TO-DO LIST:
**1.** In the Pritchard biography, condense the paragraph starting "Pritchard opted to join Conference National rivals" into a short bulleted list that keeps its main facts.
**2.** Transcribe a portion of the Pritchard biography word for word, beginning at the words "Bradley Pritchard (born" and stopping after "for October 2008.".

SOURCE EXCERPT:
────────────────────

Bradley Pritchard (born 19 December 1985) is a Zimbabwean professional footballer who plays as a midfielder for Lewes. He previously played for Carshalton Athletic, Nuneaton Borough, Tamworth, Hayes & Yeading United, Charlton Athletic and Cray Wanderers.

Career

Nuneaton Borough
Pritchard joined Conference North side Nuneaton Borough in 2006, but left the club following their liquidation at the end of the 2007–08 season.

Tamworth
Pritchard then joined local rivals Tamworth. After finding the net four times, Pritchard was awarded Conference North Player of the Month award for October 2008.

Hayes & Yeading United
Pritchard opted to join Conference National rivals, Hayes & Yeading United for the 2010–11 season, scoring 14 goals in 46 matches, and became a favourite among the fans. His league debut for the club came on 14 August 2010 in a 2–1 home victory over Bath City F.C. His first league goal for the club came on 21 August 2010 in a 2–1 away victory over Grimsby Town F.C. His goal came in the 69th minute.

Charlton Athletic
During the 2010–11 season, Pritchard worked voluntarily as a performance analyst with Charlton Athletic. Following a short trial with the club, Pritchard signed a one-year playing contract with the option of a further twelve months with Charlton on 25 May 2011. Pritchard's first appearance for The Addicks came in a pre-season friendly against Cardiff City at Estadio Guadalquivir del Coria CF, Spain. The Bluebirds won the game 1–0. Pritchard made his league debut in the 2011–12 season opener against Bournemouth as an 86th-minute substitute for Scott Wagstaff. The game finished as a 3–0 win. He scored his first goal for the club in a 4-0 FA Cup win against Halifax Town on 13 November 2011. On 19 June 2012, Pritchard signed a two-year contract extension. Pritchard then scored his first Addicks League goal on 8 December 2012 against Brighton & Hove Albion before adding to his tally later in the season against Barnsley in a 6–0 away win and in a 2–2 draw at Middlesbrough. On 22 May 2014, he was released from Charlton Athletic.

────────────────────

Data items:
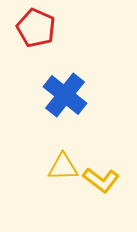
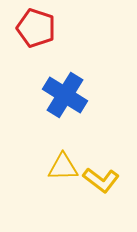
red pentagon: rotated 6 degrees counterclockwise
blue cross: rotated 6 degrees counterclockwise
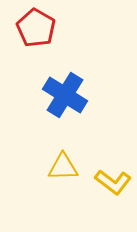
red pentagon: rotated 12 degrees clockwise
yellow L-shape: moved 12 px right, 2 px down
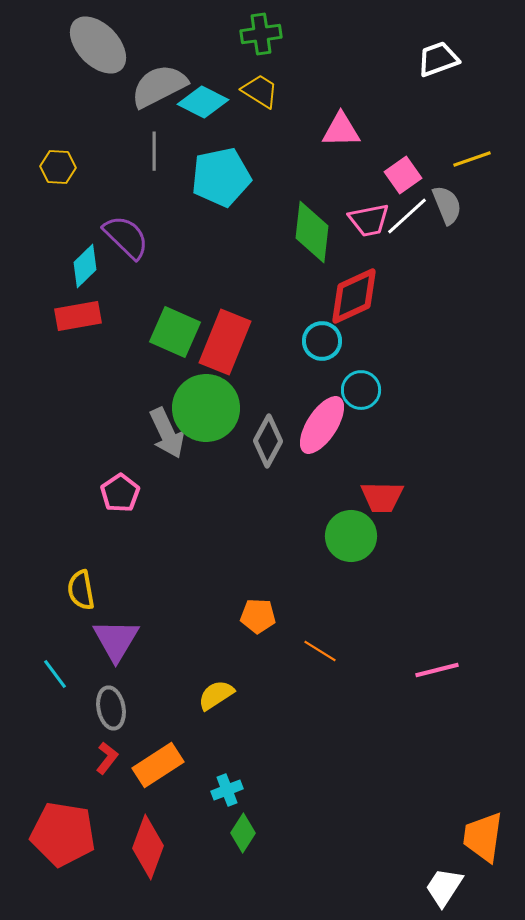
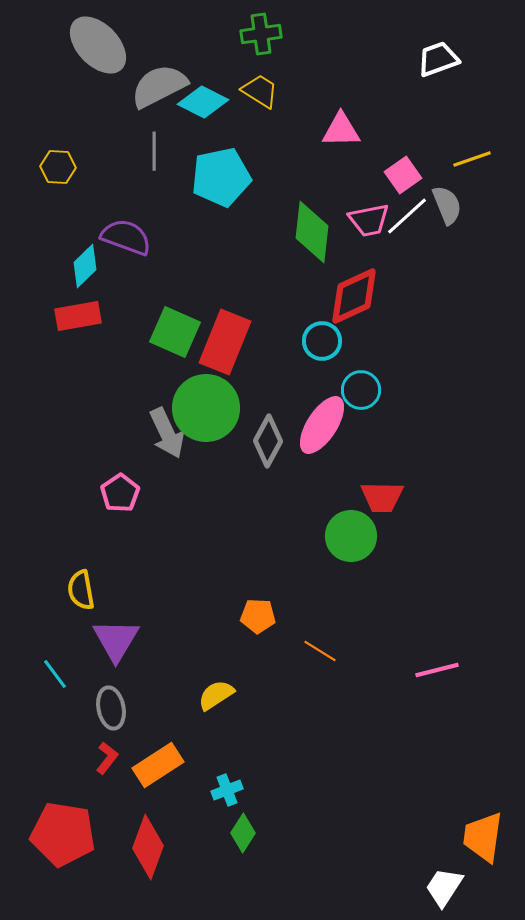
purple semicircle at (126, 237): rotated 24 degrees counterclockwise
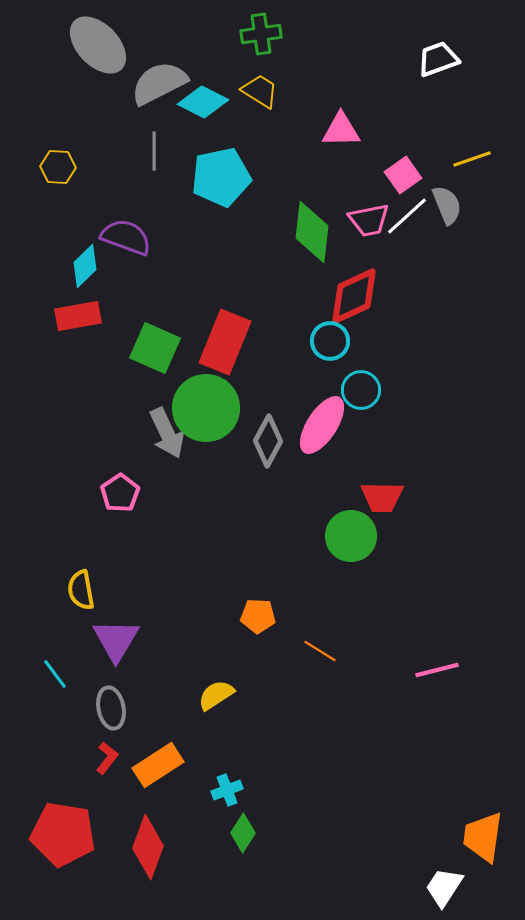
gray semicircle at (159, 86): moved 3 px up
green square at (175, 332): moved 20 px left, 16 px down
cyan circle at (322, 341): moved 8 px right
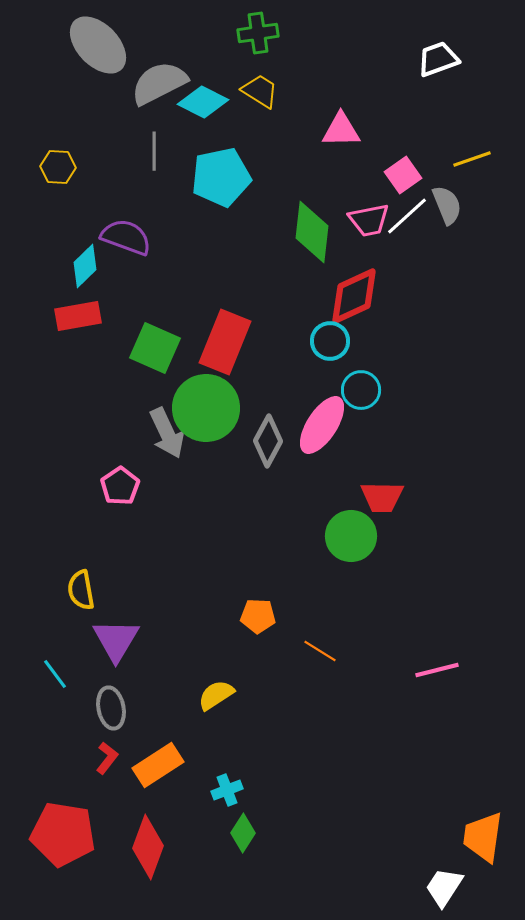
green cross at (261, 34): moved 3 px left, 1 px up
pink pentagon at (120, 493): moved 7 px up
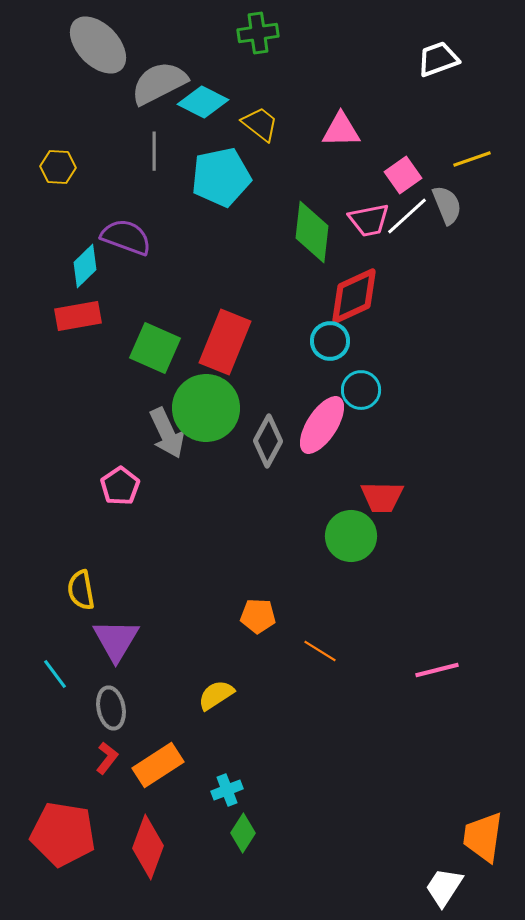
yellow trapezoid at (260, 91): moved 33 px down; rotated 6 degrees clockwise
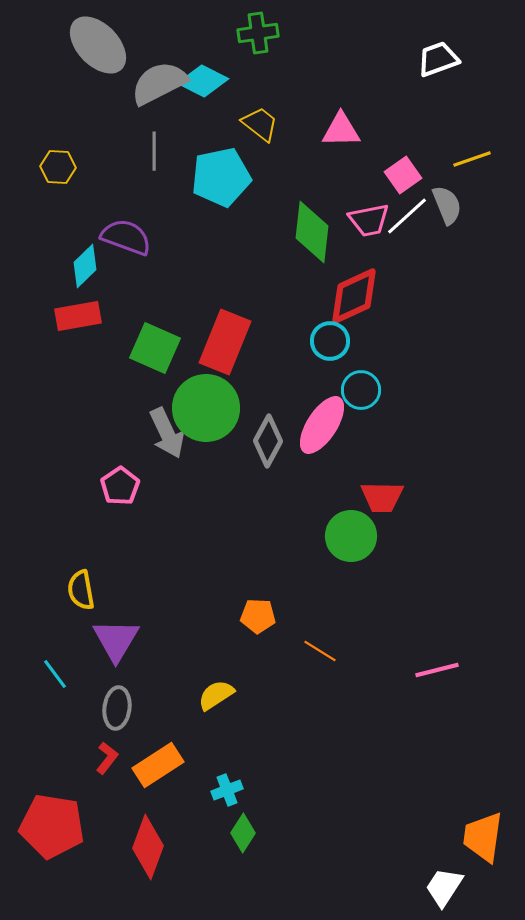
cyan diamond at (203, 102): moved 21 px up
gray ellipse at (111, 708): moved 6 px right; rotated 18 degrees clockwise
red pentagon at (63, 834): moved 11 px left, 8 px up
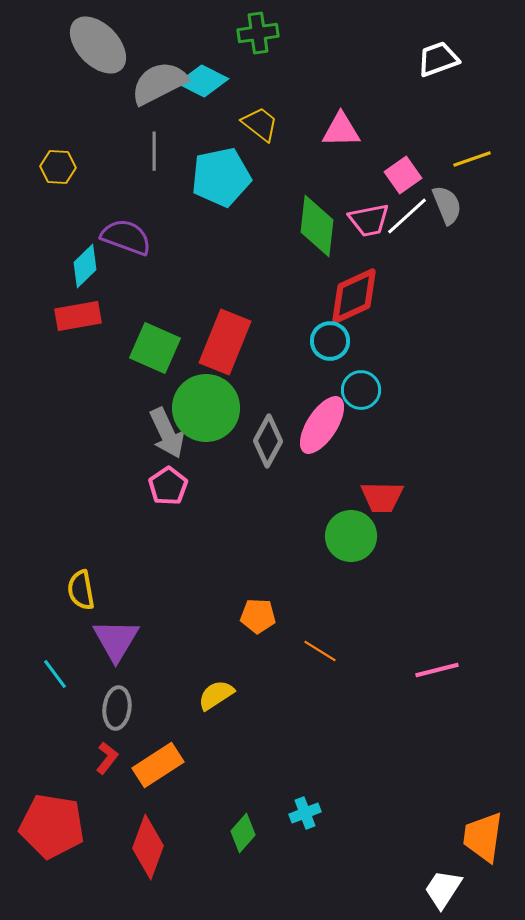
green diamond at (312, 232): moved 5 px right, 6 px up
pink pentagon at (120, 486): moved 48 px right
cyan cross at (227, 790): moved 78 px right, 23 px down
green diamond at (243, 833): rotated 9 degrees clockwise
white trapezoid at (444, 887): moved 1 px left, 2 px down
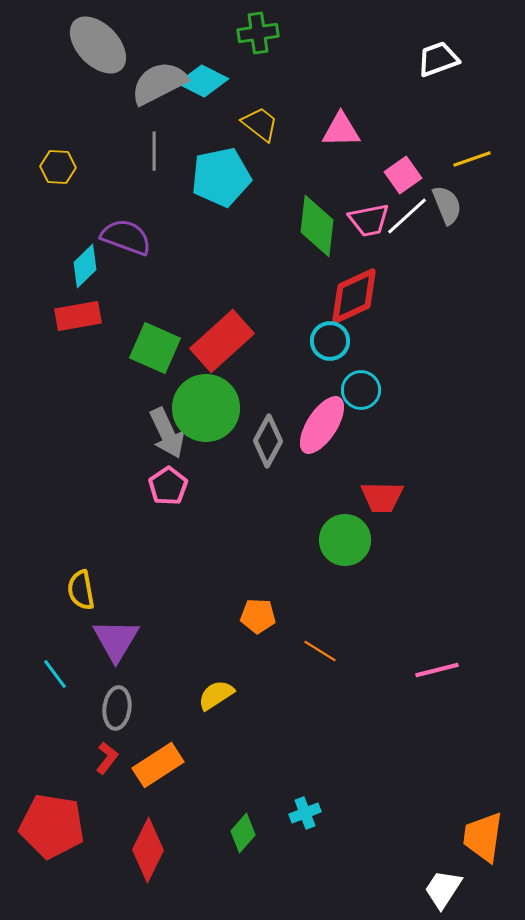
red rectangle at (225, 342): moved 3 px left, 1 px up; rotated 26 degrees clockwise
green circle at (351, 536): moved 6 px left, 4 px down
red diamond at (148, 847): moved 3 px down; rotated 6 degrees clockwise
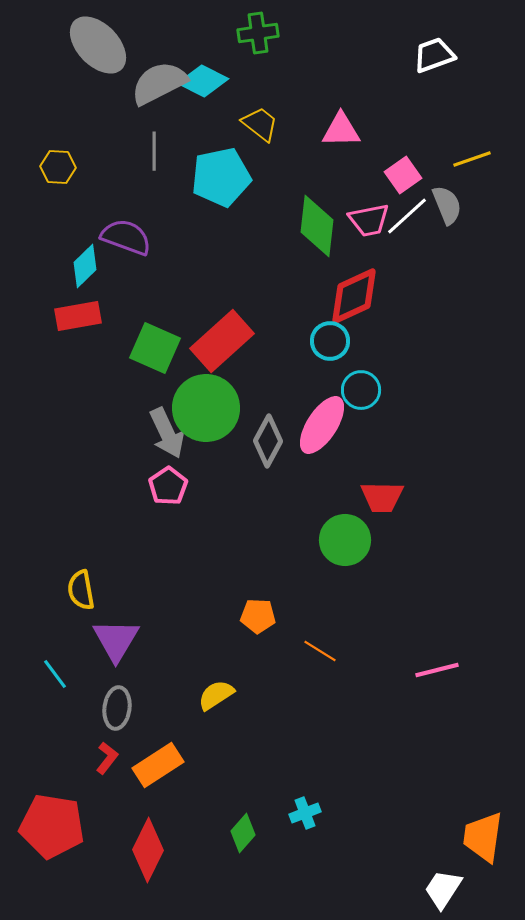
white trapezoid at (438, 59): moved 4 px left, 4 px up
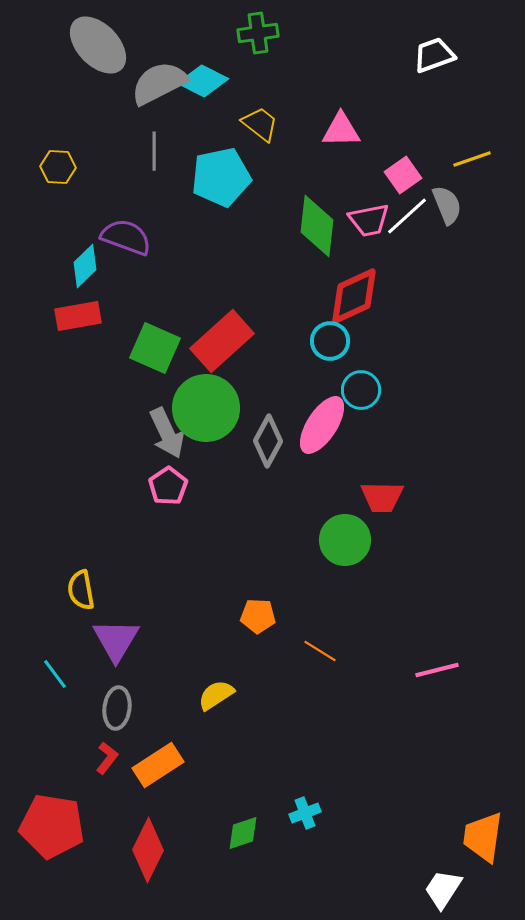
green diamond at (243, 833): rotated 30 degrees clockwise
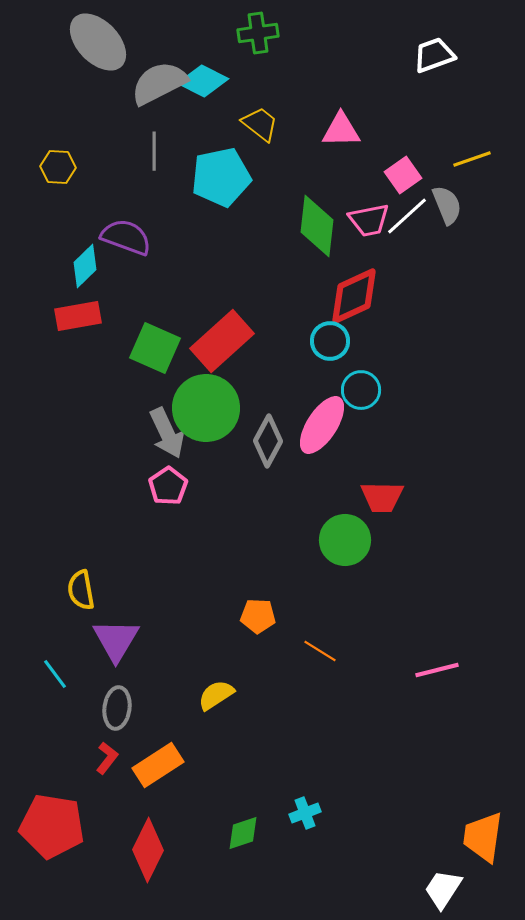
gray ellipse at (98, 45): moved 3 px up
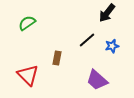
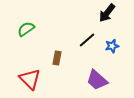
green semicircle: moved 1 px left, 6 px down
red triangle: moved 2 px right, 4 px down
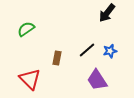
black line: moved 10 px down
blue star: moved 2 px left, 5 px down
purple trapezoid: rotated 15 degrees clockwise
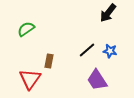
black arrow: moved 1 px right
blue star: rotated 24 degrees clockwise
brown rectangle: moved 8 px left, 3 px down
red triangle: rotated 20 degrees clockwise
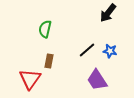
green semicircle: moved 19 px right; rotated 42 degrees counterclockwise
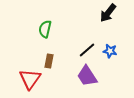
purple trapezoid: moved 10 px left, 4 px up
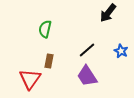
blue star: moved 11 px right; rotated 16 degrees clockwise
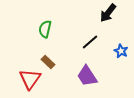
black line: moved 3 px right, 8 px up
brown rectangle: moved 1 px left, 1 px down; rotated 56 degrees counterclockwise
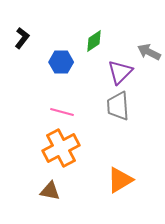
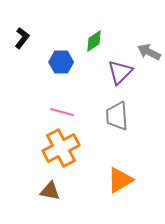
gray trapezoid: moved 1 px left, 10 px down
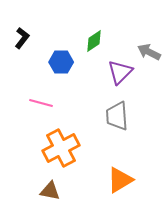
pink line: moved 21 px left, 9 px up
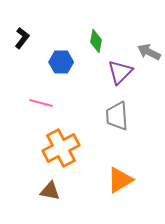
green diamond: moved 2 px right; rotated 45 degrees counterclockwise
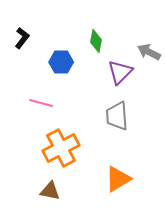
orange triangle: moved 2 px left, 1 px up
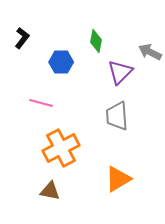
gray arrow: moved 1 px right
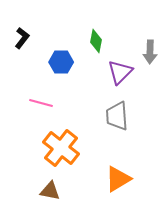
gray arrow: rotated 115 degrees counterclockwise
orange cross: rotated 24 degrees counterclockwise
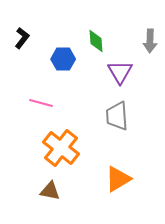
green diamond: rotated 15 degrees counterclockwise
gray arrow: moved 11 px up
blue hexagon: moved 2 px right, 3 px up
purple triangle: rotated 16 degrees counterclockwise
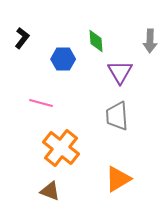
brown triangle: rotated 10 degrees clockwise
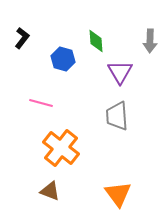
blue hexagon: rotated 15 degrees clockwise
orange triangle: moved 15 px down; rotated 36 degrees counterclockwise
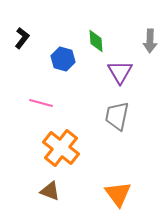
gray trapezoid: rotated 16 degrees clockwise
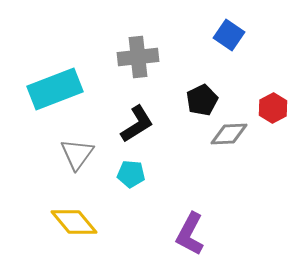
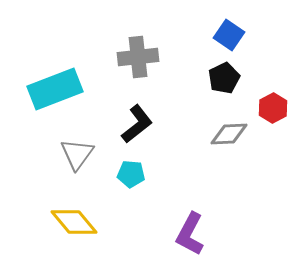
black pentagon: moved 22 px right, 22 px up
black L-shape: rotated 6 degrees counterclockwise
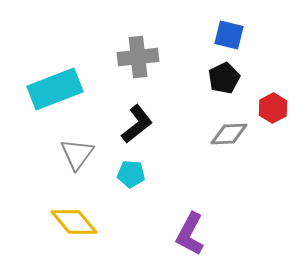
blue square: rotated 20 degrees counterclockwise
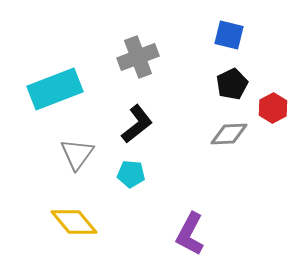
gray cross: rotated 15 degrees counterclockwise
black pentagon: moved 8 px right, 6 px down
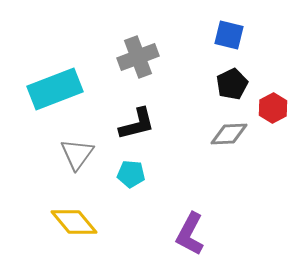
black L-shape: rotated 24 degrees clockwise
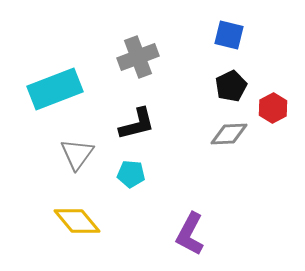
black pentagon: moved 1 px left, 2 px down
yellow diamond: moved 3 px right, 1 px up
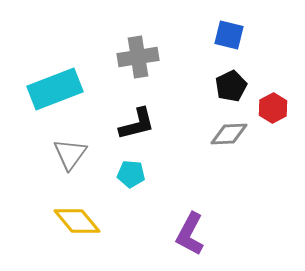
gray cross: rotated 12 degrees clockwise
gray triangle: moved 7 px left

────────────────────

ANSWERS GIVEN:
**1.**
- Joined Conference National rivals Hayes & Yeading United for the 2010–11 season
- Scored 14 goals in 46 matches and became a fan favourite
- League debut: 14 August 2010, a 2–1 home win over Bath City F.C.
- First league goal: 21 August 2010, in the 69th minute of a 2–1 away win over Grimsby Town F.C.

**2.**
Bradley Pritchard (born 19 December 1985) is a Zimbabwean professional footballer who plays as a midfielder for Lewes. He previously played for Carshalton Athletic, Nuneaton Borough, Tamworth, Hayes & Yeading United, Charlton Athletic and Cray Wanderers.

Career

Nuneaton Borough
Pritchard joined Conference North side Nuneaton Borough in 2006, but left the club following their liquidation at the end of the 2007–08 season.

Tamworth
Pritchard then joined local rivals Tamworth. After finding the net four times, Pritchard was awarded Conference North Player of the Month award for October 2008.